Once compiled, you get the component file to load:
Testing
We can load the component and test it:
In the image above, we can see how we loaded the component and then we can see that the UDFs for all four operations are available.
SQL> select vector_to_string(
vector_addition(
string_to_vector('[1,2,3]'),
string_to_vector('[4,5,6]')
)
) sum;
+---------------------------------------+
| sum |
+---------------------------------------+
| [5.00000e+00,7.00000e+00,9.00000e+00] |
+---------------------------------------+
1 row in set (0.0002 sec)
In comparison to the function developed in JavaScript in the previous article, this time we utilize the VECTOR datatype as both the input and output, we don’t use the string representation.
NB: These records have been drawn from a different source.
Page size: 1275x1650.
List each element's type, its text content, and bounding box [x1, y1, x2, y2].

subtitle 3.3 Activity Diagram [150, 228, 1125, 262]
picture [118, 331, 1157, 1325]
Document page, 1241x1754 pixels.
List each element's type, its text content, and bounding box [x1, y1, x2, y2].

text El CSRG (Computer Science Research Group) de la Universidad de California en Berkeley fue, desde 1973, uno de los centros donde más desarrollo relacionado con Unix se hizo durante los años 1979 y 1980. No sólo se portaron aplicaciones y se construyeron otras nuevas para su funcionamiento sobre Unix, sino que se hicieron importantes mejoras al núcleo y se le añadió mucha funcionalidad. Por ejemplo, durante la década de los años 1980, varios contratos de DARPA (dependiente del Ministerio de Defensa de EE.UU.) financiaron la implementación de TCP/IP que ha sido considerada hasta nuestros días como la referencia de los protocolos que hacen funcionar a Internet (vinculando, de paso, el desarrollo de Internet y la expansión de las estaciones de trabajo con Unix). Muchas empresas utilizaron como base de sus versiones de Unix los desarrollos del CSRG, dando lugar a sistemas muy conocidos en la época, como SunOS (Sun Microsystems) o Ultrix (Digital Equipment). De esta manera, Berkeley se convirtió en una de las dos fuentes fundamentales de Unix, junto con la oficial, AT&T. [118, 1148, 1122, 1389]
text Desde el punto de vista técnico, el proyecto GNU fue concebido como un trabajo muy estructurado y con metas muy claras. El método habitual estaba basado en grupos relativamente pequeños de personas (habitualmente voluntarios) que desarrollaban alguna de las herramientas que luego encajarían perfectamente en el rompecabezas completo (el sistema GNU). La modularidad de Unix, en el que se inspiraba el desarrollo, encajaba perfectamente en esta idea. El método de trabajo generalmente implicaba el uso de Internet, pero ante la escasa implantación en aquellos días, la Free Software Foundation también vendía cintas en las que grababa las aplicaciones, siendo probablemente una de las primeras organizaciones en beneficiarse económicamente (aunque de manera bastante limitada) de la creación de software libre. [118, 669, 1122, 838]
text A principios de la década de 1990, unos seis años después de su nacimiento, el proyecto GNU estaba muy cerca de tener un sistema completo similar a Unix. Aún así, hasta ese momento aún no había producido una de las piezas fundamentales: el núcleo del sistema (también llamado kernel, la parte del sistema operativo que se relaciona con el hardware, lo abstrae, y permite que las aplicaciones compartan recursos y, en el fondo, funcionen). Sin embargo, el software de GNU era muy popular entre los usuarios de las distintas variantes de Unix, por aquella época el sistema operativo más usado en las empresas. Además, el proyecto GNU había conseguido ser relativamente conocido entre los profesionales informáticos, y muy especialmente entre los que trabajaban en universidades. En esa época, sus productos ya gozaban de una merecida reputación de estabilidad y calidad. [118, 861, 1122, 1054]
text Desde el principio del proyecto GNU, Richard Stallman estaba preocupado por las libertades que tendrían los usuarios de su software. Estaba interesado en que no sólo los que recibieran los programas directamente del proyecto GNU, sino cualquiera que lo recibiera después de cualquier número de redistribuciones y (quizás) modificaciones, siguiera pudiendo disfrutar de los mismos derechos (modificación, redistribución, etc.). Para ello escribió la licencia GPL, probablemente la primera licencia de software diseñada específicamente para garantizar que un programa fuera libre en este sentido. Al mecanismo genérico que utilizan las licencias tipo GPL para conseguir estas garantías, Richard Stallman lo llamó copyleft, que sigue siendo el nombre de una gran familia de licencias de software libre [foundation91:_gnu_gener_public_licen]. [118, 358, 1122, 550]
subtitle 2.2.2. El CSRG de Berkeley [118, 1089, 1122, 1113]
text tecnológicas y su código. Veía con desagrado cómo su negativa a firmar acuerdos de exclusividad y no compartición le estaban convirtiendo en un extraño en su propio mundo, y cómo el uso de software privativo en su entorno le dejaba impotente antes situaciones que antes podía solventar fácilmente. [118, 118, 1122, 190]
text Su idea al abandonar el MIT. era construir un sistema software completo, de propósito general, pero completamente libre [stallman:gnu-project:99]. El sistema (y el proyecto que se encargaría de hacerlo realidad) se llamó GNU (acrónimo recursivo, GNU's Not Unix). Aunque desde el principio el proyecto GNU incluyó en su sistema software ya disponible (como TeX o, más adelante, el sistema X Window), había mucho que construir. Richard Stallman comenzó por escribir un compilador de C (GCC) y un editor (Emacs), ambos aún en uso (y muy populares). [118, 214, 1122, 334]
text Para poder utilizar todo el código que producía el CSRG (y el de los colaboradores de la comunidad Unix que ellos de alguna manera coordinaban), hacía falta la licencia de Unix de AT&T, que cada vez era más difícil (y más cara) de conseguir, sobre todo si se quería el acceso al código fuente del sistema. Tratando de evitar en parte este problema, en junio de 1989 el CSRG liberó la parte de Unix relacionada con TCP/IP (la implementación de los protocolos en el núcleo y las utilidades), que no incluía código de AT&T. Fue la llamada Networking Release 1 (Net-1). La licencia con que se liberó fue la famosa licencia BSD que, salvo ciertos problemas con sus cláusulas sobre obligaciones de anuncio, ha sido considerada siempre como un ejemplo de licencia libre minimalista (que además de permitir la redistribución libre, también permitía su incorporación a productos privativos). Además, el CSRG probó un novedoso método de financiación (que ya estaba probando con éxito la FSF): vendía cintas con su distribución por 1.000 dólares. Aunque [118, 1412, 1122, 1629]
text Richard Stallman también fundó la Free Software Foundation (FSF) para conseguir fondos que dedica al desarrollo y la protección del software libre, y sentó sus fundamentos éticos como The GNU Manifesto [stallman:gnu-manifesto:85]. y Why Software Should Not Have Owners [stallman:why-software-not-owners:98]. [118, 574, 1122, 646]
We can test with the same table as in the previous post:
SQL> select id, vector_addition(vec1, vec2) vec_sum from t1;
+----+----------------------------+
| id | vec_sum |
+----+----------------------------+
| 1 | 0x0000C0400000404100000040 |
| 2 | 0x0000004066662A4200001C43 |
+----+----------------------------+
2 rows in set (0.0008 sec)
SQL> select id, vector_to_string(vector_addition(vec1, vec2)) vec_sum
from t1;
+----+---------------------------------------+
| id | vec_sum |
+----+---------------------------------------+
| 1 | [6.00000e+00,1.20000e+01,2.00000e+00] |
| 2 | [2.00000e+00,4.26000e+01,1.56000e+02] |
+----+---------------------------------------+
2 rows in set (0.0003 sec)
Conclusion
The VECTOR datatype is a valuable feature of MySQL 9.0 and can be extended with ease, much like other datatypes in MySQL, using your UDFs.
Extending MySQL using the Component Architecture is relatively straightforward but more complex to build and deploy in the cloud, where creating JavaScript functions is easier with MySQL HeatWave.
Enjoy MySQL, Vectors, and coding components in C++!